What to produce | An exact copy of every entry is required, without the pictures.

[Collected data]
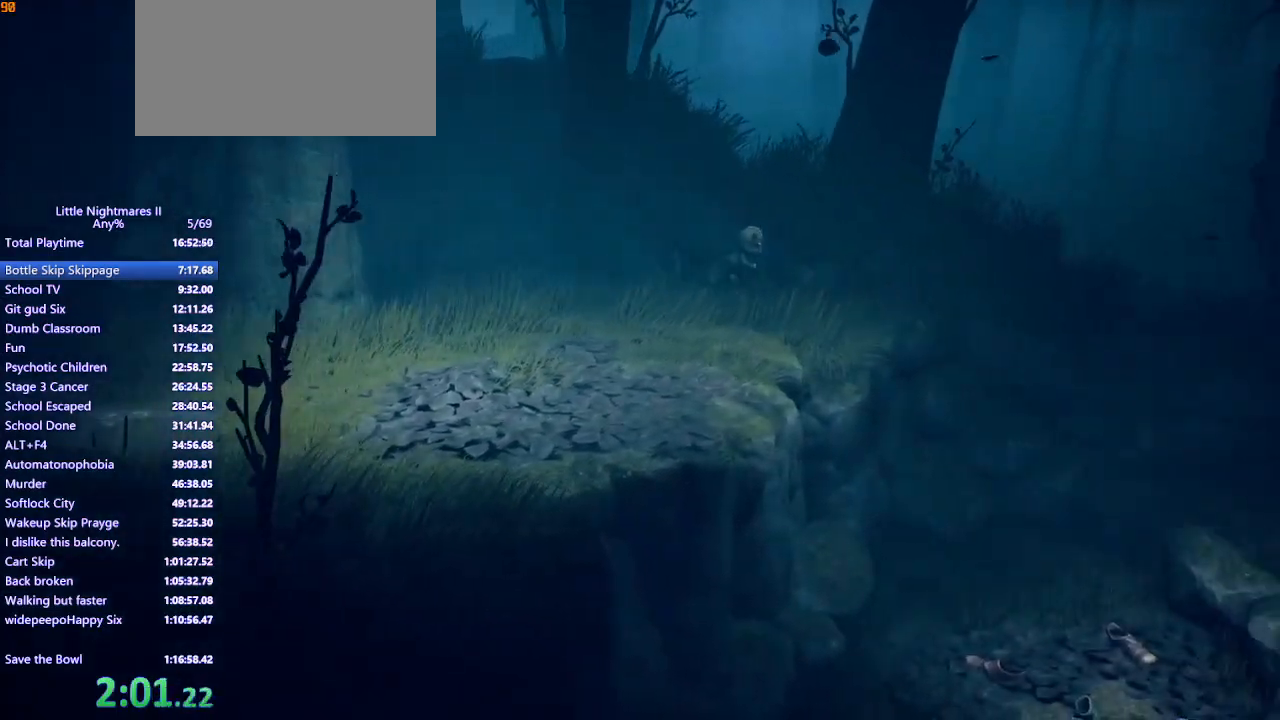
{"keys": ["d"], "mouse": ["mb4"], "events": []}
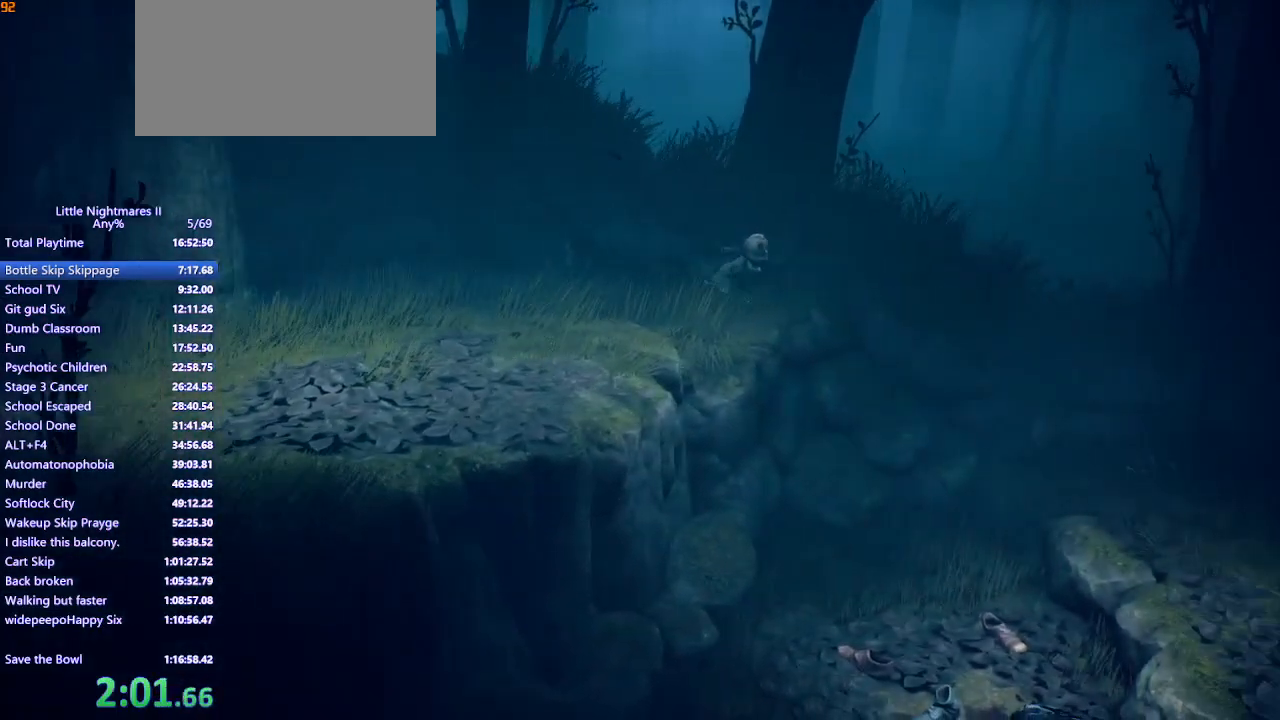
{"keys": ["d", "space"], "mouse": ["mb4"], "events": [[300, "space", "down"]]}
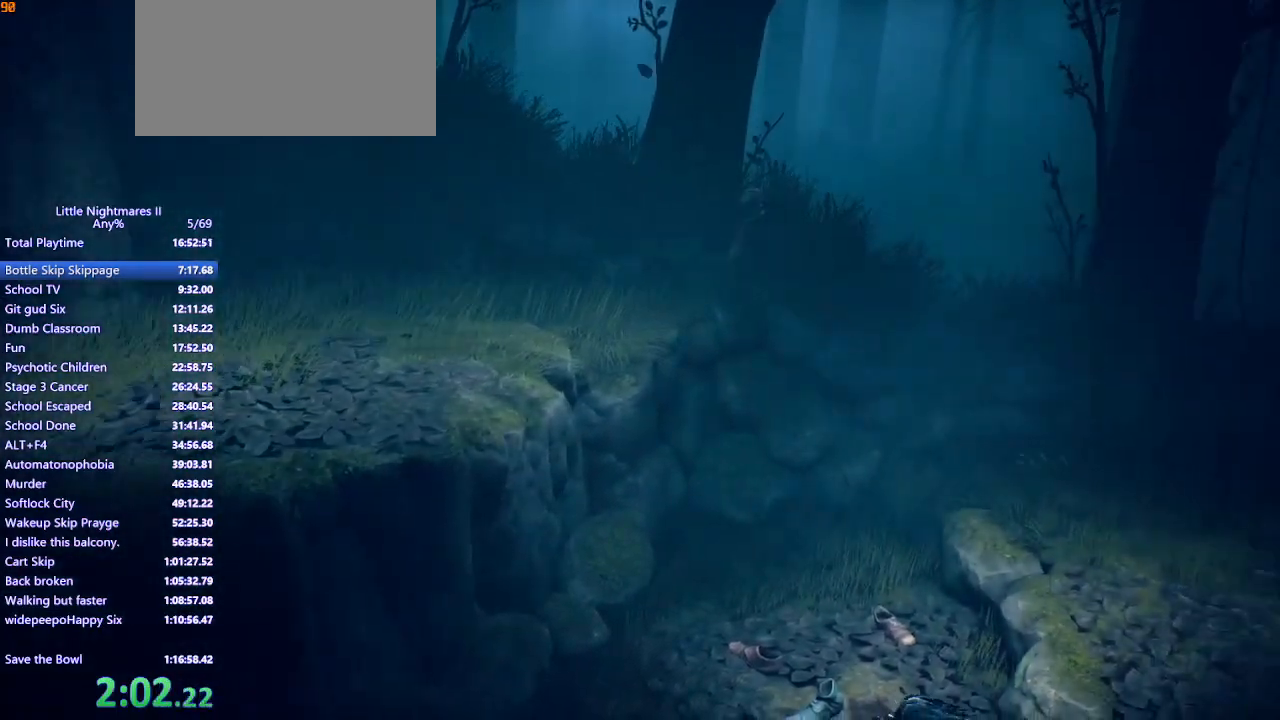
{"keys": ["d", "space"], "mouse": ["mb4"], "events": [[100, "s", "down"], [267, "s", "up"]]}
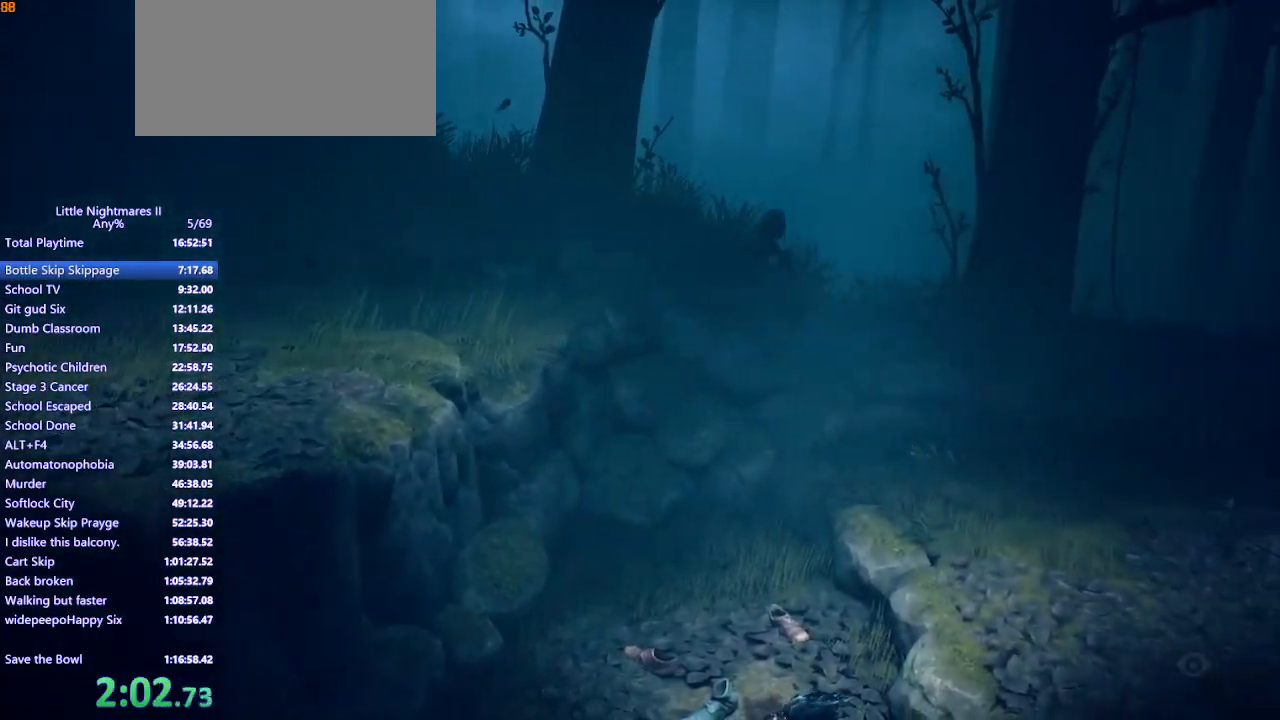
{"keys": ["d", "space"], "mouse": ["mb4"], "events": [[233, "space", "up"], [467, "space", "down"]]}
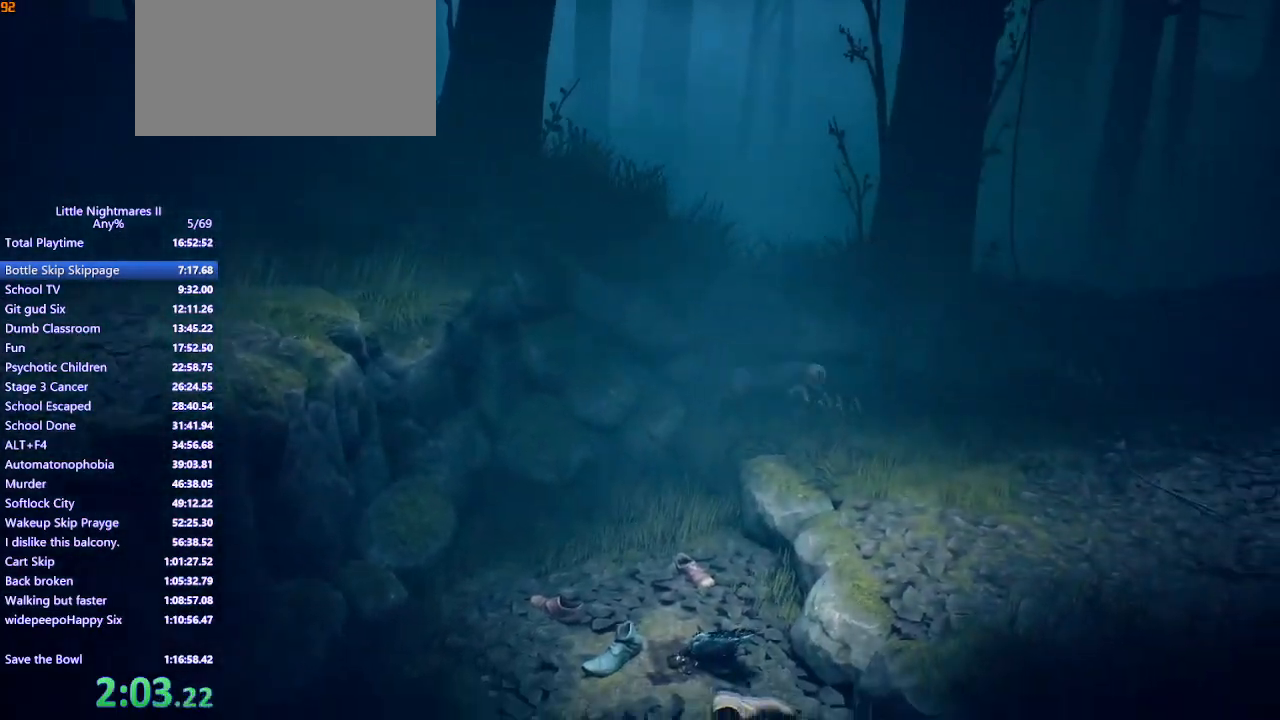
{"keys": ["d", "space"], "mouse": ["mb4"], "events": []}
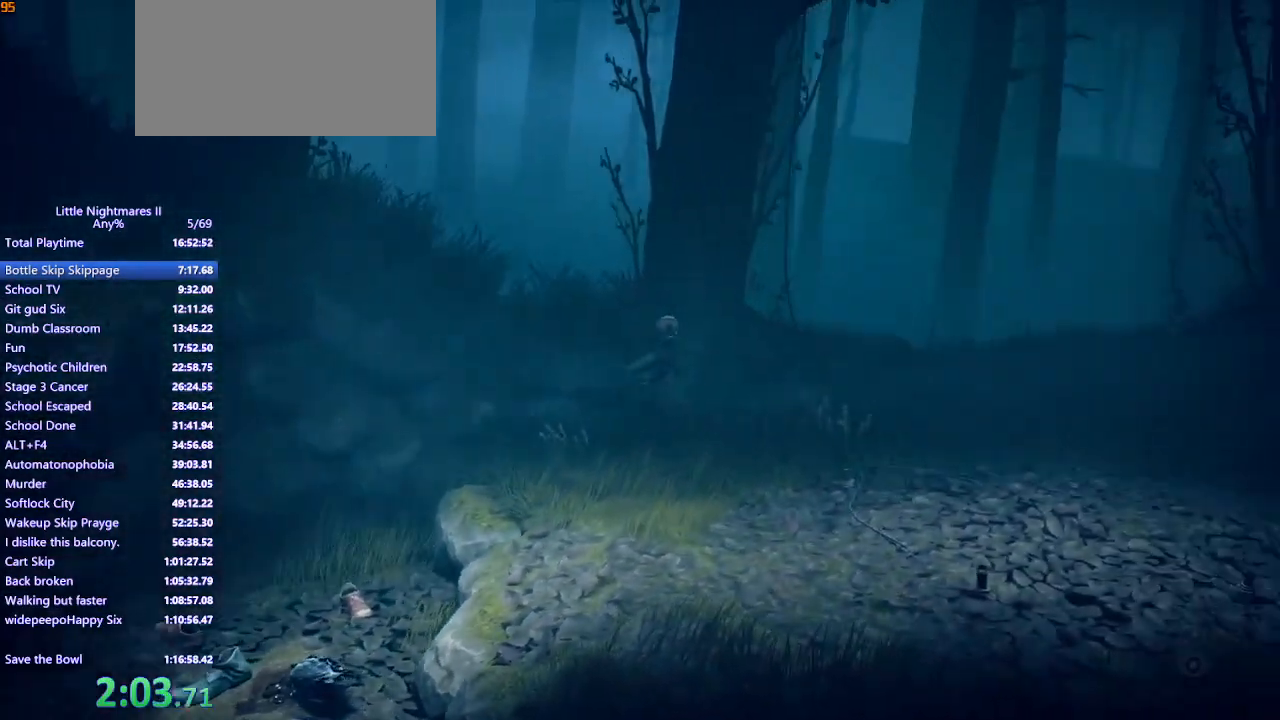
{"keys": ["d", "space"], "mouse": ["mb4"], "events": []}
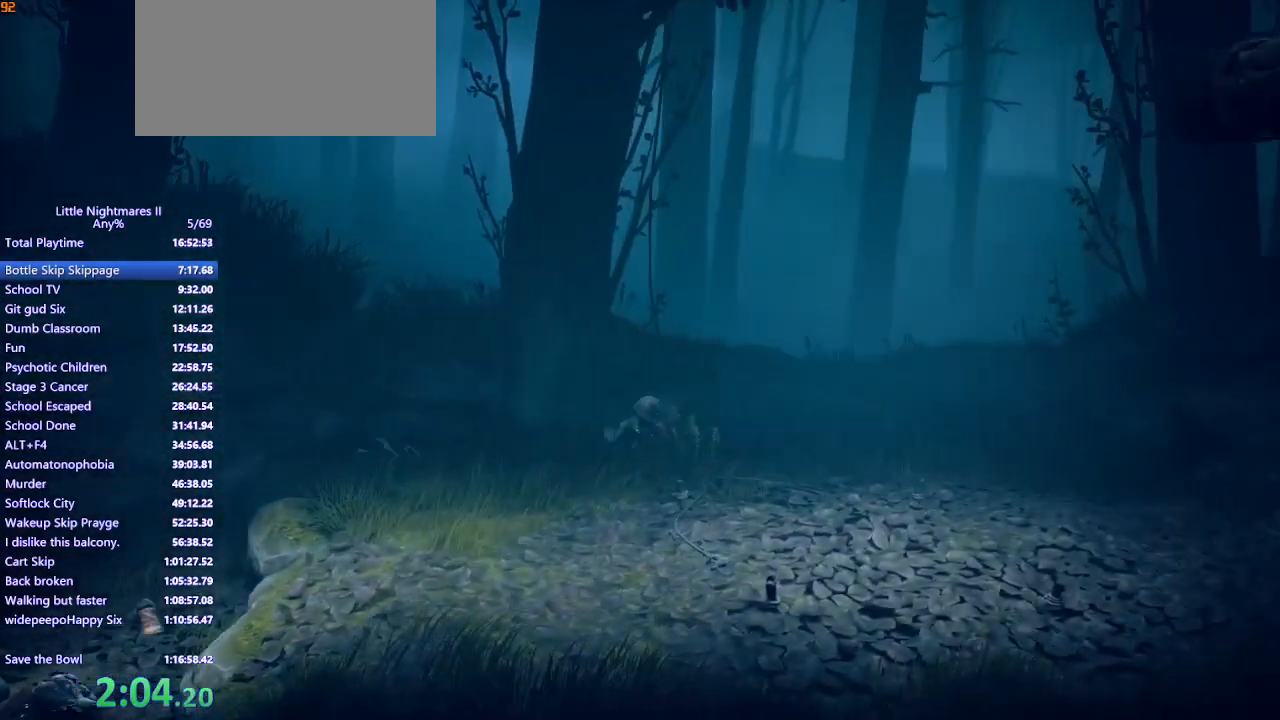
{"keys": ["d", "space"], "mouse": ["mb4"], "events": [[33, "space", "up"], [433, "space", "down"]]}
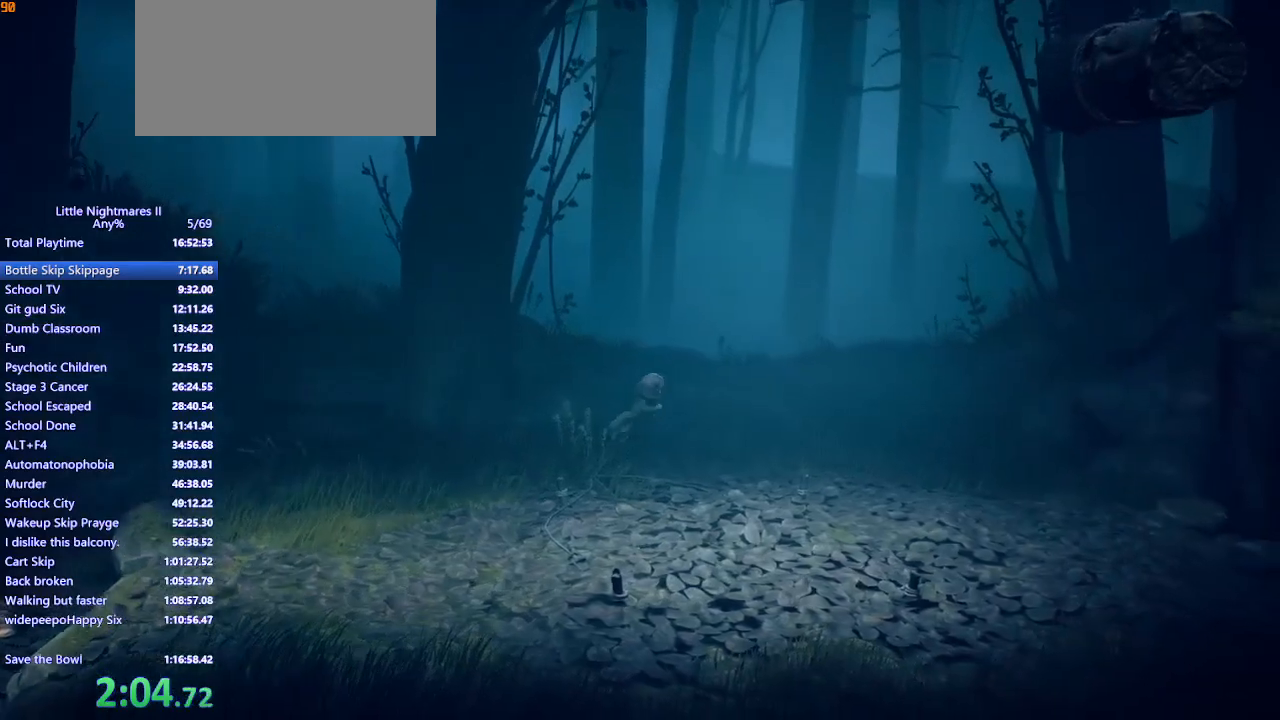
{"keys": ["d", "space"], "mouse": ["mb4"], "events": [[67, "s", "down"], [367, "s", "up"]]}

Task result |
{"keys": ["d"], "mouse": ["mb4"], "events": []}
{"keys": ["d", "space"], "mouse": ["mb4"], "events": [[300, "space", "down"]]}
{"keys": ["d", "space"], "mouse": ["mb4"], "events": [[100, "s", "down"], [267, "s", "up"]]}
{"keys": ["d", "space"], "mouse": ["mb4"], "events": [[233, "space", "up"], [467, "space", "down"]]}
{"keys": ["d", "space"], "mouse": ["mb4"], "events": []}
{"keys": ["d", "space"], "mouse": ["mb4"], "events": []}
{"keys": ["d", "space"], "mouse": ["mb4"], "events": [[33, "space", "up"], [433, "space", "down"]]}
{"keys": ["d", "space"], "mouse": ["mb4"], "events": [[67, "s", "down"], [367, "s", "up"]]}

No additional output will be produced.